Se il Rn perde in casa, ottiene un maggior peso, ancorché relativo, in Europa: l’8 luglio ha infatti annunciato il suo ingresso nel nuovo gruppo di destra-destra al parlamento europeo (Pe), i Patrioti per l’Europa, sovranista ed euroscettico, lanciato il 30 giugno dal premier ungherese Viktor Orbán. Nel gruppo, in cui Rn sarà, con 30 deputati, la componente principale, confluiscono anche la Lega di Salvini, l’estrema destra spagnola di Vox e i nazionalisti olandesi, belgi, portoghesi cechi e austriaci.

I Patrioti saranno, con 84 seggi, la terza forza politica al Pe, scalzando dal podio i Conservatori e riformisti di Giorgia Meloni. L’ambizione dei Patrioti è, in primo luogo, di stoppare l’elezione di Ursula von der Leyen per un nuovo mandato alla presidenza della Commissione europea il 18 luglio e, in corso di legislatura, di orientare l’Unione europea (Ue) verso temi cari alle estreme destre: opporsi all’invasione dei migranti, farla finita con l’ambientalismo e tornare alla sovranità nazionale.

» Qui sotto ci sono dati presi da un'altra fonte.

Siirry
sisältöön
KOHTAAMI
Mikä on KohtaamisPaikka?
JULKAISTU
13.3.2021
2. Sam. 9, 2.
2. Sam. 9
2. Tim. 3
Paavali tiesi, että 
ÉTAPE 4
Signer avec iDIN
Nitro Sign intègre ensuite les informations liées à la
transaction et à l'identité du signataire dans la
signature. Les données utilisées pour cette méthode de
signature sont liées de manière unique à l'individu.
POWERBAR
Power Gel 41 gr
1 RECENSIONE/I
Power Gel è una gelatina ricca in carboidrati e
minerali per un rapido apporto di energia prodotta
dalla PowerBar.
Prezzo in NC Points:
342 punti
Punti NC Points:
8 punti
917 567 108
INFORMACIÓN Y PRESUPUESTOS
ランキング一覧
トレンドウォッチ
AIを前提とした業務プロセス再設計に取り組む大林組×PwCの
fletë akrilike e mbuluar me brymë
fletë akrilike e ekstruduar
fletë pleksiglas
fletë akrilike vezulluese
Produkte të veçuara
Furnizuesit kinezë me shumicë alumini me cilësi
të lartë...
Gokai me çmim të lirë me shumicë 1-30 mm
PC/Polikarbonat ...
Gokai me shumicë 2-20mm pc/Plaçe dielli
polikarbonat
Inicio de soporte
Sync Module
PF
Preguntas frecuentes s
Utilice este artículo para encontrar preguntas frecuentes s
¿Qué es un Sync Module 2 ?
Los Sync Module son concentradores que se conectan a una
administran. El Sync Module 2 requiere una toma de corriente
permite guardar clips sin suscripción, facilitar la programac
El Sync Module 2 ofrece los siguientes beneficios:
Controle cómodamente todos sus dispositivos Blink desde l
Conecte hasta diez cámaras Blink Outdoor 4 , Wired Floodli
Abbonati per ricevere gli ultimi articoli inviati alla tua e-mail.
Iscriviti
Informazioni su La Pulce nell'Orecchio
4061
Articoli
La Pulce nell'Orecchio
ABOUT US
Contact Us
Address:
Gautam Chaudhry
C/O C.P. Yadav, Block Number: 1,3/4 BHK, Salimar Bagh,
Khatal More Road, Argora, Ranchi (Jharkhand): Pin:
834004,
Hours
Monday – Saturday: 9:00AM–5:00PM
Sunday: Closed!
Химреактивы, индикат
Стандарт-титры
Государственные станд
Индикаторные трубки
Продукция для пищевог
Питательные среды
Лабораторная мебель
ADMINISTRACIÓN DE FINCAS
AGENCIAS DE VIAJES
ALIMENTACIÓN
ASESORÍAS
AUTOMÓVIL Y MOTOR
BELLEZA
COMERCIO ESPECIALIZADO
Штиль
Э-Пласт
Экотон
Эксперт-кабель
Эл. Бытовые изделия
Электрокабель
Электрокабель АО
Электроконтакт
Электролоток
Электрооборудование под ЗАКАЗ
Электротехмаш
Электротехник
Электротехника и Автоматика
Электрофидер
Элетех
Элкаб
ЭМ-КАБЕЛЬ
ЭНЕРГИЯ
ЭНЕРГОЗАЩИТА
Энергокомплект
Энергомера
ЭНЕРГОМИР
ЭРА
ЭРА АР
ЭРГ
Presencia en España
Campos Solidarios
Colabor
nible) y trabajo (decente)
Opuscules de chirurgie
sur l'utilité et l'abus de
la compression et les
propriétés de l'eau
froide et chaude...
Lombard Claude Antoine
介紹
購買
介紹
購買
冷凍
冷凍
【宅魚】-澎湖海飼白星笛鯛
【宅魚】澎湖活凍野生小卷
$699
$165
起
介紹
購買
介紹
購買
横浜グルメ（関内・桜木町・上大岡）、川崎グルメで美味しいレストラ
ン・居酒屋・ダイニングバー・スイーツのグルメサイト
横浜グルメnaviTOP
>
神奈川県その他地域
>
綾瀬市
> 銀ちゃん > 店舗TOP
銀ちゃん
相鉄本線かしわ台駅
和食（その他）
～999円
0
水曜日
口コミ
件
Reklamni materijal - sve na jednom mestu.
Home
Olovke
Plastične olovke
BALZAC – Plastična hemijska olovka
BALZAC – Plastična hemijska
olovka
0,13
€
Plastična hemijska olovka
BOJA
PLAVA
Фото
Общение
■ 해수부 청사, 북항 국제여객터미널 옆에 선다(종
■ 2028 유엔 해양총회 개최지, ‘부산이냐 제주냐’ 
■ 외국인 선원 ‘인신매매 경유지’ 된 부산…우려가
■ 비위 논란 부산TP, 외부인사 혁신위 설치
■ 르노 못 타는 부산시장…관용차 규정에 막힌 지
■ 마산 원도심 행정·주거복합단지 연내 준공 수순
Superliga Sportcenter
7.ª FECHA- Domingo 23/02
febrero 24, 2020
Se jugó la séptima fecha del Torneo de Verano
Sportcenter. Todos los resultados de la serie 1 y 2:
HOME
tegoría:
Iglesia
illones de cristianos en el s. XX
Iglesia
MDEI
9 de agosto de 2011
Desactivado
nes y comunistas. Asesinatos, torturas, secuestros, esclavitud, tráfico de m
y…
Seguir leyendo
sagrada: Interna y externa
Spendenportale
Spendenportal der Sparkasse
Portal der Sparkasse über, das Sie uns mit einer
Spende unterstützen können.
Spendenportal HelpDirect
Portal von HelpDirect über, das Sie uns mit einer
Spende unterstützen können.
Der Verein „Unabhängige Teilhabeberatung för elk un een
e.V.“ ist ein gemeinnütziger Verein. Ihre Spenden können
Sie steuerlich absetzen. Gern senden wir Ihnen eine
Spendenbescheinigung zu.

È tuttavia probabile che, come successo in Francia, in seno al Pe gli altri gruppi parlamentari tenteranno – e probabilmente riusciranno coalizzandosi in un “cordone sanitario” anti-destre estreme – a togliere potere ai Patrioti: la forza numerica del nuovo gruppo gli permetterebbe di ambire ad almeno un paio di presidenze di commissioni parlamentari e ad una vice-presidenza del Pe, ma nessuno darà loro i voti per ottenerle. Rn, come delegazione numericamente più forte, otterrà la presidenza del nuovo gruppo, che resterà tuttavia ai margini dei giochi politici che contano in seno al Pe.

Una novità è invece arrivata dai 5 stelle, i cui 8 deputati europei sono stati accolti dal gruppo della Sinistra al Parlamento Europeo, unico gruppo dichiaratamente pacifista al Pe. Nella scorsa legislatura gli eletti del 5 Stelle al Pe non erano riusciti a entrare in alcun gruppo parlamentare, il che li aveva condannati a una situazione di irrilevanza: nessuna presidenza o vicepresidenza di commissioni parlamentari, meno tempo di parola, nessuna posizione di relatori su dossier importanti. La Sinistra, pur guadagnando 9 seggi rispetto al 2019, rimane il più piccolo tra gli attuali gruppo parlamentari: una flebile voce per la pace, tuttavia, importante in un’Ue impegnata in un riarmo a tutto campo.